DESCRIPTION OF THE TASK
Rewrite every line of the records below as a numbered list, leaving out the blank lines.
::::
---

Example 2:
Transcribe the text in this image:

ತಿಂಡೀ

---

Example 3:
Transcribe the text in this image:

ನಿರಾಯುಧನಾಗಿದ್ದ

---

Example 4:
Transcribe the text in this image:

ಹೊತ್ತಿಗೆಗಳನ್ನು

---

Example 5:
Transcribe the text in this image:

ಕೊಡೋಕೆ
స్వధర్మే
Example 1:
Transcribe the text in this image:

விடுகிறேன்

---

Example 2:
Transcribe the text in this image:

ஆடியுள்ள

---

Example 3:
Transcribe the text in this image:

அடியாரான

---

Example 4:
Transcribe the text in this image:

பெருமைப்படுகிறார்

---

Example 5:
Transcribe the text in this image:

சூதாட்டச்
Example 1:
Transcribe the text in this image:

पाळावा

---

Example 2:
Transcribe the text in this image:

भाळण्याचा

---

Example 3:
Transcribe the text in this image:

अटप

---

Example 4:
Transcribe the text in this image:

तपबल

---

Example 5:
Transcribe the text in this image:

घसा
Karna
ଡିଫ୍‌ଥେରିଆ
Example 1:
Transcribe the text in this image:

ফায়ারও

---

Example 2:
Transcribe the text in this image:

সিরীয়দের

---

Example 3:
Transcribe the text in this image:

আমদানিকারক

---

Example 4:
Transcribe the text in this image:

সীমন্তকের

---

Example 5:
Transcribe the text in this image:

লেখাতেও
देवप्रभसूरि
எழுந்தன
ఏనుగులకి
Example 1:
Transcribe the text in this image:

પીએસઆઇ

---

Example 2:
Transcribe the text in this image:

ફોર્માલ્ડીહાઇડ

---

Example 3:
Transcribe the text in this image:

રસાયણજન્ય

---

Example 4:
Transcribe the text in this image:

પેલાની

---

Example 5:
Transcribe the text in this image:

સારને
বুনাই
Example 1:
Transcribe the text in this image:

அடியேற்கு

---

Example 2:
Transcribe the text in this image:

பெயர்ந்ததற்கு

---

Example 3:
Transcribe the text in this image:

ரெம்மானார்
::::
COMPLETE OUTPUT
1. ---
2. Example 2:
3. Transcribe the text in this image:
4. ತಿಂಡೀ
5. ---
6. Example 3:
7. Transcribe the text in this image:
8. ನಿರಾಯುಧನಾಗಿದ್ದ
9. ---
10. Example 4:
11. Transcribe the text in this image:
12. ಹೊತ್ತಿಗೆಗಳನ್ನು
13. ---
14. Example 5:
15. Transcribe the text in this image:
16. ಕೊಡೋಕೆ
17. స్వధర్మే
18. Example 1:
19. Transcribe the text in this image:
20. விடுகிறேன்
21. ---
22. Example 2:
23. Transcribe the text in this image:
24. ஆடியுள்ள
25. ---
26. Example 3:
27. Transcribe the text in this image:
28. அடியாரான
29. ---
30. Example 4:
31. Transcribe the text in this image:
32. பெருமைப்படுகிறார்
33. ---
34. Example 5:
35. Transcribe the text in this image:
36. சூதாட்டச்
37. Example 1:
38. Transcribe the text in this image:
39. पाळावा
40. ---
41. Example 2:
42. Transcribe the text in this image:
43. भाळण्याचा
44. ---
45. Example 3:
46. Transcribe the text in this image:
47. अटप
48. ---
49. Example 4:
50. Transcribe the text in this image:
51. तपबल
52. ---
53. Example 5:
54. Transcribe the text in this image:
55. घसा
56. Karna
57. ଡିଫ୍‌ଥେରିଆ
58. Example 1:
59. Transcribe the text in this image:
60. ফায়ারও
61. ---
62. Example 2:
63. Transcribe the text in this image:
64. সিরীয়দের
65. ---
66. Example 3:
67. Transcribe the text in this image:
68. আমদানিকারক
69. ---
70. Example 4:
71. Transcribe the text in this image:
72. সীমন্তকের
73. ---
74. Example 5:
75. Transcribe the text in this image:
76. লেখাতেও
77. देवप्रभसूरि
78. எழுந்தன
79. ఏనుగులకి
80. Example 1:
81. Transcribe the text in this image:
82. પીએસઆઇ
83. ---
84. Example 2:
85. Transcribe the text in this image:
86. ફોર્માલ્ડીહાઇડ
87. ---
88. Example 3:
89. Transcribe the text in this image:
90. રસાયણજન્ય
91. ---
92. Example 4:
93. Transcribe the text in this image:
94. પેલાની
95. ---
96. Example 5:
97. Transcribe the text in this image:
98. સારને
99. বুনাই
100. Example 1:
101. Transcribe the text in this image:
102. அடியேற்கு
103. ---
104. Example 2:
105. Transcribe the text in this image:
106. பெயர்ந்ததற்கு
107. ---
108. Example 3:
109. Transcribe the text in this image:
110. ரெம்மானார்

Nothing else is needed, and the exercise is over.